After agreeing Fifth Freedom Rights with Ghana, from August 2015 South African Airways will offer direct services between Accra and Washington DC. SAA has also signed a bi-lateral codeshare agreement with Africa World Airlines, allowing easy connections to West African destinations such as Kumasi, Takoradi and Tamale, as well as Lagos.
Doha-based Qatar Airways continues its African expansion with additional frequencies into South Africa. From October 2015 the airline will offer a daily service between Cape Town and Doha. As of 17 December, the airlines will offer a double-daily service to Johannesburg. On the same day, the carrier will service Durban with four flights per week. All flights will be operated by the carrier’s state-of-the-art Boeing 787 Dreamliner.
Fast-growing Turkish Airlines is also growing its network in Africa with the addition of Bamako, Mali to its network. The carrier now flies to 44 destinations in 28 African countries.
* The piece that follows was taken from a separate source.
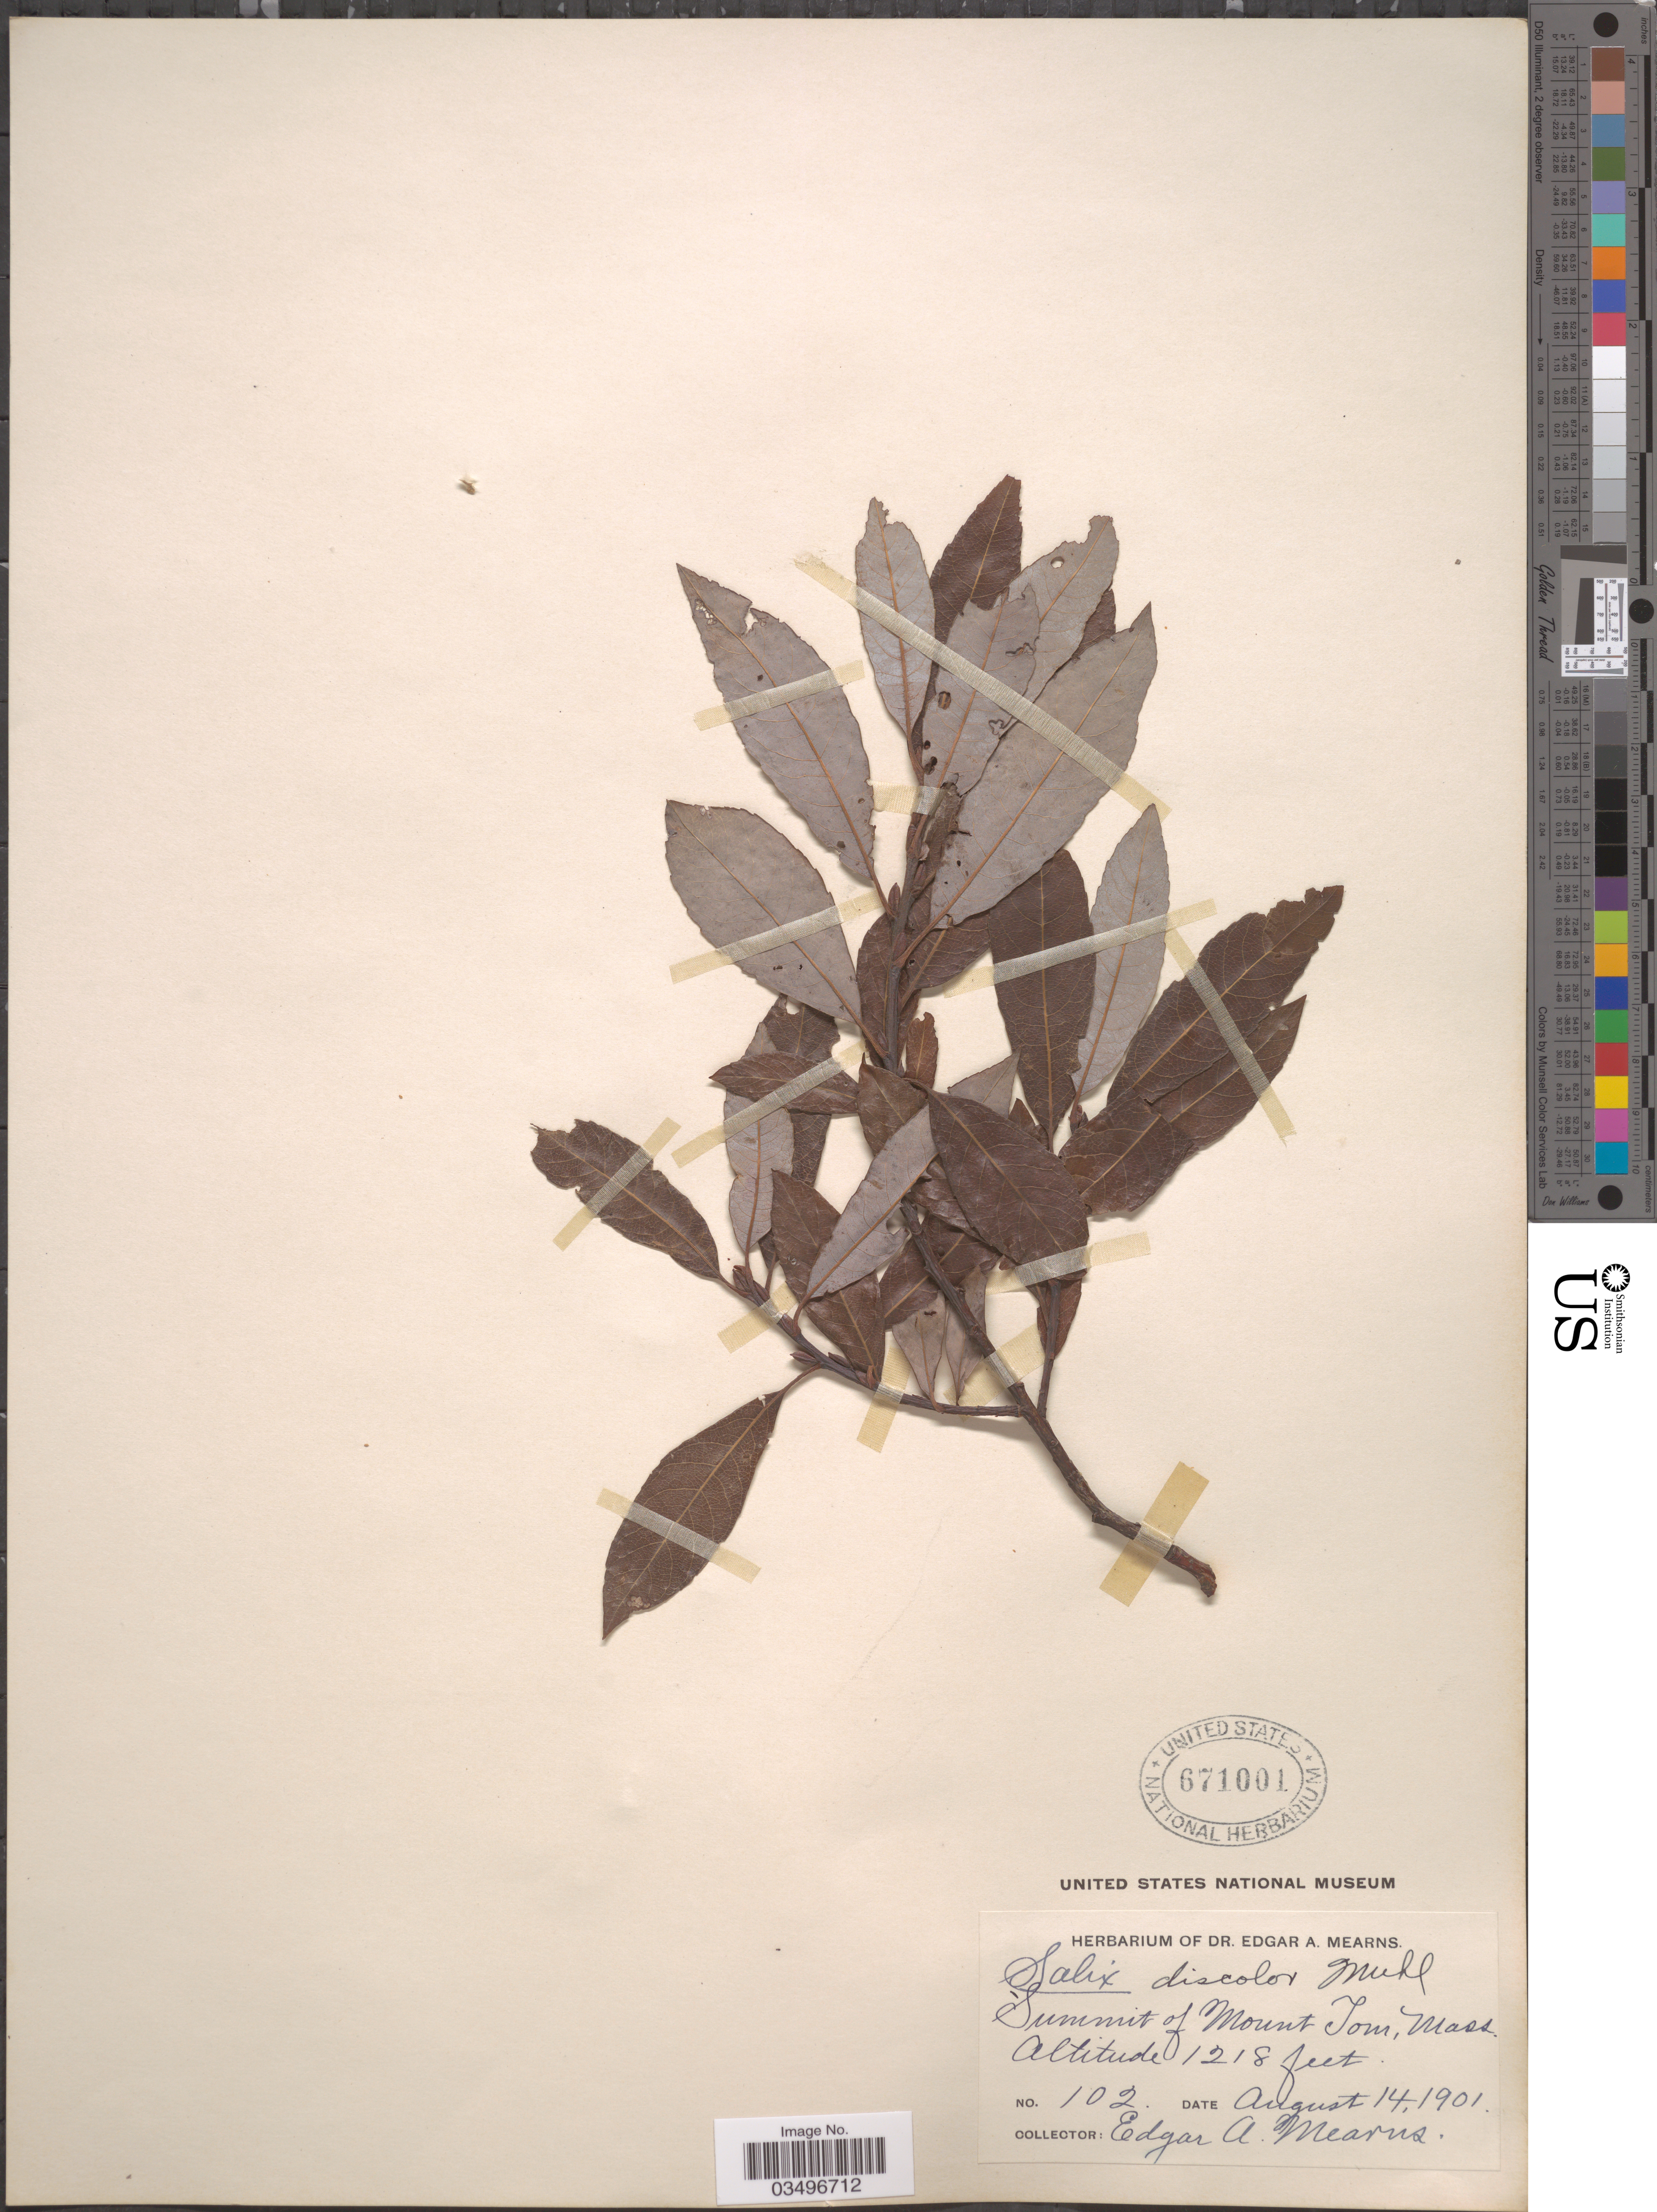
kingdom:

Bamako will be served by twice-weekly flights via Ouagadougou (Burkina Faso) and once a week via Niamey (Niger).
In a blow for furthering Asian investment in Africa, Air China has again shelved plans to operate direct flights between Beijing and Johannesburg’s O.R. Tambo International Airport. The airline had planned to introduce direct services following SAA’s withdrawal from the route. But, Air China put its plans on hold in late May, citing the recent xenophobic attacks in South Africa and the country’s harsh new visa regulations.
IATA’s take on Africa
The International Air Transport Association delivered its latest report on the state of the global airline industry at its AGM and World Air Transport Summit in Miami, USA in June. Included in the report were these thoughts.
“Net profit per passenger in Africa is almost one tenth of what it is in North America, half of what it is in Latin America, and nearly a quarter of what it is in Asia-Pacific.”
“African airlines are expected to post a collective profit of $100 million for a net margin of 0.8% ($1.59/passenger), the thinnest of all regions. Although in the black, this continues the relatively poor performance of the past few years. Last year, traffic growth for African airlines was weak because of various problems that disrupted tourism, but market share also continues to be lost. Currencies have been weak, particularly for oil exporters, so the benefits of lower fuel prices will be limited in this region. African airlines are also expected to see the slowest growth among developing markets, with capacity and demand expansion of 3.3% and 3.2% respectively this year.”